Organizing Dialogue, Experience and Knowledge for Complex Problem-Solving

some gigs are just fun!

July 15th, 2004

What a blast! I was the solo interpreter at a mixed (deaf/hearing) community event and spent most of the time with three ASL-users and one non-signing deaf person, simultaneously encouraging and interpreting their interaction. It’d get tricky when I had to also interpret for hearing people – going back and forth among spoken English, ASL, and mouthed English for lipreading. One can’t work in any kind of formal interpreter role in this setting – lots of facilitating and group management. I probably wouldn’t be so bold in a setting where I didn’t know the people so well, but these are people who LOOK at each other practically every day and never get to converse. So the social scene allowed for connections that never become possible any other way. So I deliberately interpreted all those comments directed at me and got them talking with each other. When I noticed one or another of them watching hearing people, I’d pop over to the hearies and ask if they minded, then I’d interpret and get the hearies and deafies talking with each other.
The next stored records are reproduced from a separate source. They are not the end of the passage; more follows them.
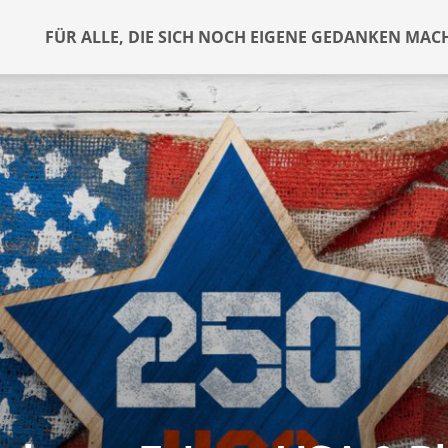
FÜR ALLE, DIE SICH NOCH EIGENE GEDANKEN MAC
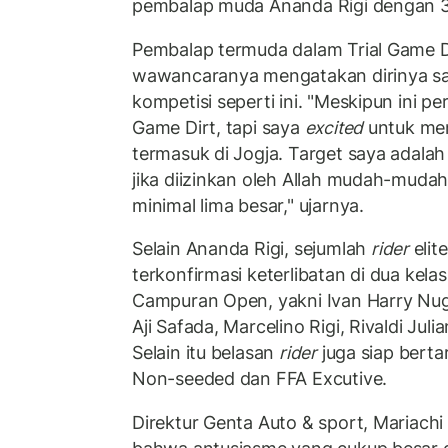
pembalap muda Ananda Rigi dengan 3
Pembalap termuda dalam Trial Game D
wawancaranya mengatakan dirinya sa
kompetisi seperti ini. "Meskipun ini per
Game Dirt, tapi saya
excited
untuk meng
termasuk di Jogja. Target saya adalah 
jika diizinkan oleh Allah mudah-muda
minimal lima besar," ujarnya.
Selain Ananda Rigi, sejumlah
rider
elit
terkonfirmasi keterlibatan di dua kela
Campuran Open, yakni Ivan Harry Nug
Aji Safada, Marcelino Rigi, Rivaldi Jul
Selain itu belasan
rider
juga siap berta
Non-seeded dan FFA Excutive.
Direktur Genta Auto & sport, Mariac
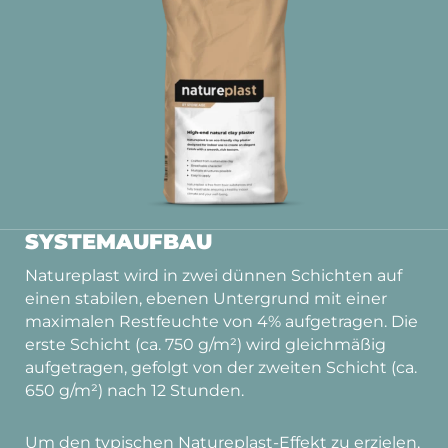
SYSTEMAUFBAU
Natureplast wird in zwei dünnen Schichten auf
einen stabilen, ebenen Untergrund mit einer
maximalen Restfeuchte von 4% aufgetragen. Die
erste Schicht (ca. 750 g/m²) wird gleichmäßig
aufgetragen, gefolgt von der zweiten Schicht (ca.
650 g/m²) nach 12 Stunden.
Um den typischen Natureplast-Effekt zu erzielen,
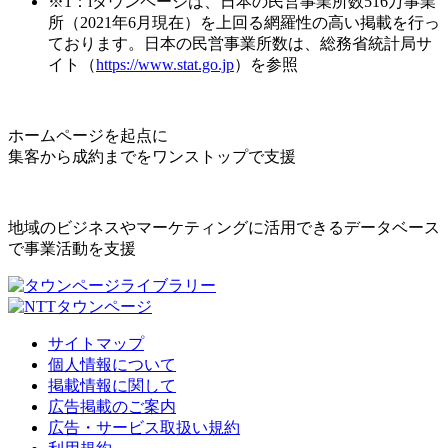
※1：iタウンページは、日本の民営事業所数516万事業
所（2021年6月現在）を上回る網羅性の高い掲載を行っ
ております。日本の民営事業所数は、総務省統計局サ
イト（
https://www.stat.go.jp
）を参照
ホームページを起点に
集客から成約までをワンストップで支援
地域のビジネスやマーケティングに活用できるデータベース
で事業活動を支援
サイトマップ
個人情報について
掲載情報に関して
広告掲載のご案内
広告・サービス取扱い規約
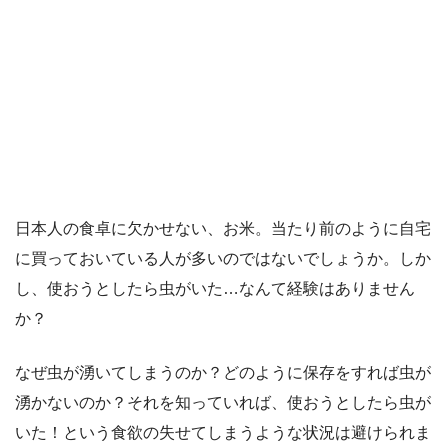
日本人の食卓に欠かせない、お米。当たり前のように自宅
に買っておいている人が多いのではないでしょうか。しか
し、使おうとしたら虫がいた…なんて経験はありません
か？
なぜ虫が湧いてしまうのか？どのように保存をすれば虫が
湧かないのか？それを知っていれば、使おうとしたら虫が
いた！という食欲の失せてしまうような状況は避けられま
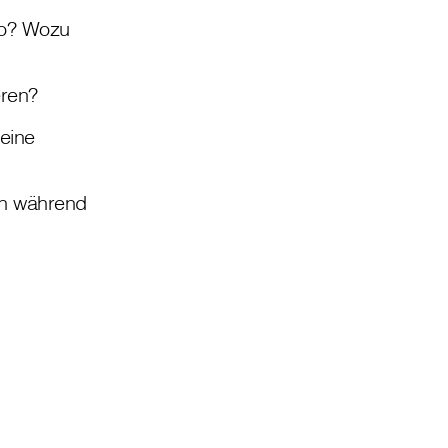
to? Wozu
eren?
 eine
ch während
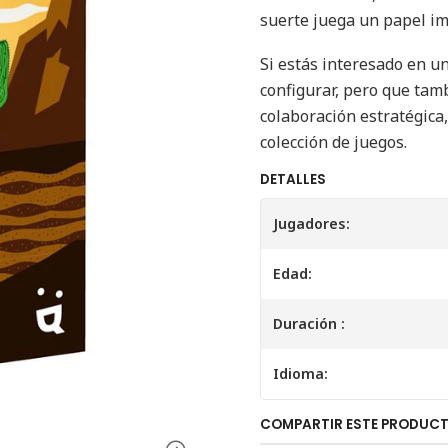
suerte juega un papel imp
Si estás interesado en un
configurar, pero que tamb
colaboración estratégica
colección de juegos.
DETALLES
Jugadores:
Edad:
Duración :
Idioma:
COMPARTIR ESTE PRODUC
I have to say there was a fair amount of actual interaction! Lots of teasing, too. 🙂
Social events are among the hardest to work, I think, because even in same-language groups folks are often awkward and uncomfortable. In a mixed language setting, no one is “in charge” or telling folks what they ought to do or whom they should speak with, so the inevitable drifting into segregated groups occurs usually quite rapidly. The unique demographic tonight was the oral deaf with the signing deaf and their curiousity about each other which is rarely (if ever) bridged. Once they were talking with each other, I was working, and it was much easier to extend that work to include the hearies. I had plenty of the 1:1 stuff that feels so good, but not at the expense of cross-cultural interaction.